Why do SOPA and PIPA matter if they are so unlikely to reemerge (at least in their most recent incarnation)? First, while the public was focused on these controversial pieces of U.S. legislation, President Obama signed the international Anti-Counterfeiting Trade Agreement (ACTA) which was largely negotiated in secret and has been described by several online news sources, including newsvine.com, as "SOPA and PIPA on steroids." Leaders from Australia, Canada, Japan, Morocco, New Zealand, Singapore and South Korea, as well as most of the 27 EU countries, also signed on. However, massive protests have erupted recently in Poland over the agreement and the European Commission has suspended the ratification of ACTA, referring it to Europe's highest court.

So with SOPA, PIPA and ACTA either dying or seriously "embattled," what's next? And what can you do? Consider the Online Protection and Enforcement of Digital Trade Act (OPEN). Recently introduced as alternative legislation in Congress, OPEN represents a compromise that will crack down on piracy without allowing the U.S. government and copyright holders to "filter the Internet," according to Rep. Jim Langevin (D-RI), an OPEN sponsor who has spoken out against SOPA.

OPEN notably differs from SOPA, PIPA and ACTA in that it lacks excessive police-like investigatory powers (and will be enforced by the U.S. Trade Department, not the Department of Justice).  Unlike SOPA, it does not require deep packet searching, a serious threat to privacy rights as we know them.  In addition, OPEN requires a party complaining of infringement/piracy to put up "security" (such as a bond) to protect the defending party (the party accused of wrongdoing) in the event that the complaining party's claim is found to be without merit.

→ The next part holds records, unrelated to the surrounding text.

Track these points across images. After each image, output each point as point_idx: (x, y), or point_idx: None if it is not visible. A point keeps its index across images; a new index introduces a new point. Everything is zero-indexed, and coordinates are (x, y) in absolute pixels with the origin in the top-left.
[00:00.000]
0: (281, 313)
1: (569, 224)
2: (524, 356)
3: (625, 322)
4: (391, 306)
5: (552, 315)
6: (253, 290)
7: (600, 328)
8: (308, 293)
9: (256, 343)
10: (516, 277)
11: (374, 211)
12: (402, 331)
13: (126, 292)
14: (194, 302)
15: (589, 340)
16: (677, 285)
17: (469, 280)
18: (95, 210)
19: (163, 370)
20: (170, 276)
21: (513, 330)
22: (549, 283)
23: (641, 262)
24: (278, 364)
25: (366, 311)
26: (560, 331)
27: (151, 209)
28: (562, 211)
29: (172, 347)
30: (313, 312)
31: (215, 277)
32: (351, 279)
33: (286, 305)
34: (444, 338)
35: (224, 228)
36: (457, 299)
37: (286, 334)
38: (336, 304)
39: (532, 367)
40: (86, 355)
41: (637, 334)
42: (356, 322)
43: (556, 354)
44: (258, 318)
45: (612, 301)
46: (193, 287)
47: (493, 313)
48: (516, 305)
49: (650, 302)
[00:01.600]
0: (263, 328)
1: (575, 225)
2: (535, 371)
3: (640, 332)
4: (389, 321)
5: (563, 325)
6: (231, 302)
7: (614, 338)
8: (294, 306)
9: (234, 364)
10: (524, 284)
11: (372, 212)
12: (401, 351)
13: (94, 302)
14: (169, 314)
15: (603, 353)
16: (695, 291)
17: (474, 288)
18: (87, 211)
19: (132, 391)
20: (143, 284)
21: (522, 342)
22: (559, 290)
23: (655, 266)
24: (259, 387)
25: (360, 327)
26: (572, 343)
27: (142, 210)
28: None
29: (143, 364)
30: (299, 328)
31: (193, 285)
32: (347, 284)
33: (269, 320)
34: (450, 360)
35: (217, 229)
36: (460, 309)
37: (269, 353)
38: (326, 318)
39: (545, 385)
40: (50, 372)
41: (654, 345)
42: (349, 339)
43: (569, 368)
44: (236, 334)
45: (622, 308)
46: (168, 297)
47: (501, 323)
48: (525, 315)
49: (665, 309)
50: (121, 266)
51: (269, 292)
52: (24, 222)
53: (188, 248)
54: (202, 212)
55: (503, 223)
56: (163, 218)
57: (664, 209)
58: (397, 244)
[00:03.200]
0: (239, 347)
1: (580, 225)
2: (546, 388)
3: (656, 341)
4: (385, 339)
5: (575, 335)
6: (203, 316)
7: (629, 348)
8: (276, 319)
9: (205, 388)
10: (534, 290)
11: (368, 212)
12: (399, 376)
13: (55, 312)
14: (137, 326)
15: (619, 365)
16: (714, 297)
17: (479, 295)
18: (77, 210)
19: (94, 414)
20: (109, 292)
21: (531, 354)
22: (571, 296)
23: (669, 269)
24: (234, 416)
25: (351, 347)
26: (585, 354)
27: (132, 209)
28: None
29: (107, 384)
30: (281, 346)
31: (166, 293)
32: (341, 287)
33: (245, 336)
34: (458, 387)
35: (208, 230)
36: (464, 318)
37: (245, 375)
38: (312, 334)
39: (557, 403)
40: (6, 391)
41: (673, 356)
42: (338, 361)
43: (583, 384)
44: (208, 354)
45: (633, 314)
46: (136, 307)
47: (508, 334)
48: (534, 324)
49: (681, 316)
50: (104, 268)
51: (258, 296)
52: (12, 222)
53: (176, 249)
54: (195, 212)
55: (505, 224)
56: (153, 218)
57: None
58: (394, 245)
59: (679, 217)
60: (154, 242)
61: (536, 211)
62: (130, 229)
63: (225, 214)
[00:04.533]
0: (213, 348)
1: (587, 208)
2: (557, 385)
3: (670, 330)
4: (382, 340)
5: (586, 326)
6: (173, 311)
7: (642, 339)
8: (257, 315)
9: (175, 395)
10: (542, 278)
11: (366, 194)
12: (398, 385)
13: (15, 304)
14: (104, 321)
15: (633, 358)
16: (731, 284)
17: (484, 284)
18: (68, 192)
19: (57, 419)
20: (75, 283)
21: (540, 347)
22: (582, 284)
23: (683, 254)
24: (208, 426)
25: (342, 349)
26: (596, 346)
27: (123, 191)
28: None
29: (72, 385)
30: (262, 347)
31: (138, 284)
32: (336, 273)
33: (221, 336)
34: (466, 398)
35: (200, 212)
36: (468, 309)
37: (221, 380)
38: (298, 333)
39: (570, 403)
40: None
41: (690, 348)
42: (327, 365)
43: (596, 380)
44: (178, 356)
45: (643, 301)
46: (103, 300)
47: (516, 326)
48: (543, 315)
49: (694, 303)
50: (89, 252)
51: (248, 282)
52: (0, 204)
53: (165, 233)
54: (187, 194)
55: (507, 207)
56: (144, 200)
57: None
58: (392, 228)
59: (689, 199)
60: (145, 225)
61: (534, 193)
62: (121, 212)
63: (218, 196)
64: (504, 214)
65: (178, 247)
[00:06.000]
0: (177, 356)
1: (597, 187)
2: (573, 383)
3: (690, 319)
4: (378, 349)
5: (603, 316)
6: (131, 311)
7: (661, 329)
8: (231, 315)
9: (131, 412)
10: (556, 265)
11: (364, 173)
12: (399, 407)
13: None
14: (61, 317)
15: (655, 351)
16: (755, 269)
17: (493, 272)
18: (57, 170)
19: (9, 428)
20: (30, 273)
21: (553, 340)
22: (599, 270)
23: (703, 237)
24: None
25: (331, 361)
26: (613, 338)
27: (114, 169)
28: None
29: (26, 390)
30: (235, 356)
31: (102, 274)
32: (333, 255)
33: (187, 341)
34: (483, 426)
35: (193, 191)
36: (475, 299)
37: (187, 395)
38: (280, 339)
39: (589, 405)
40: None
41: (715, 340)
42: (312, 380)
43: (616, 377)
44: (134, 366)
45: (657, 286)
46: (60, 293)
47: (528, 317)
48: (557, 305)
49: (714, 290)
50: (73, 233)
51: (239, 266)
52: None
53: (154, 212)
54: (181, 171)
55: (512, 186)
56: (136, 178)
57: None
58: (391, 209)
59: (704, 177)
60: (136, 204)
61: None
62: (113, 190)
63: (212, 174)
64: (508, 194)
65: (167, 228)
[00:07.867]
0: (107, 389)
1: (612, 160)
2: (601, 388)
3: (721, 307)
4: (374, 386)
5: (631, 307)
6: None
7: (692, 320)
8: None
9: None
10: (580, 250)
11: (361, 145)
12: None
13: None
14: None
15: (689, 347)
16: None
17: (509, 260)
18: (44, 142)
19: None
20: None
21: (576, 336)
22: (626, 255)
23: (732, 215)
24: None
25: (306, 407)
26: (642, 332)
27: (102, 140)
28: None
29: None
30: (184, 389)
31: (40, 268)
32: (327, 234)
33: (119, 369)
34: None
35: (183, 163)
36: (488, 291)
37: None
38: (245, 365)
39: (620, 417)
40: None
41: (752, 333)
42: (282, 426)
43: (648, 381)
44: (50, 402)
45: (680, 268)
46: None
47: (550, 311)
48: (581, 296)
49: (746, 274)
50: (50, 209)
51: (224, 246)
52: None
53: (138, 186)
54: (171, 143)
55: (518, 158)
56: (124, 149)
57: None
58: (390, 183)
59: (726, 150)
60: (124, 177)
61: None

With the future of anti-piracy legislation still very much in flux, it is important that, if you are deeply concerned about implications for your business, you consult with an attorney who is experienced with privacy and technology issues.  Whatever your point of view, you should also continue to watch what Congress is proposing to do with your rights. Particularly in this election year, the nation's legislators appear to be listening. In January of 2012, within days after the English Wikipedia and more than 7,000 other sites participated in a very visible online protest against SOPA and PIPA, both the House and Senate effectively put the bills "on hold." So take heart, stay informed, remain engaged in the legislative process, and continue to be vocal.  Thus far, your voices have been heard, but this story is far from over.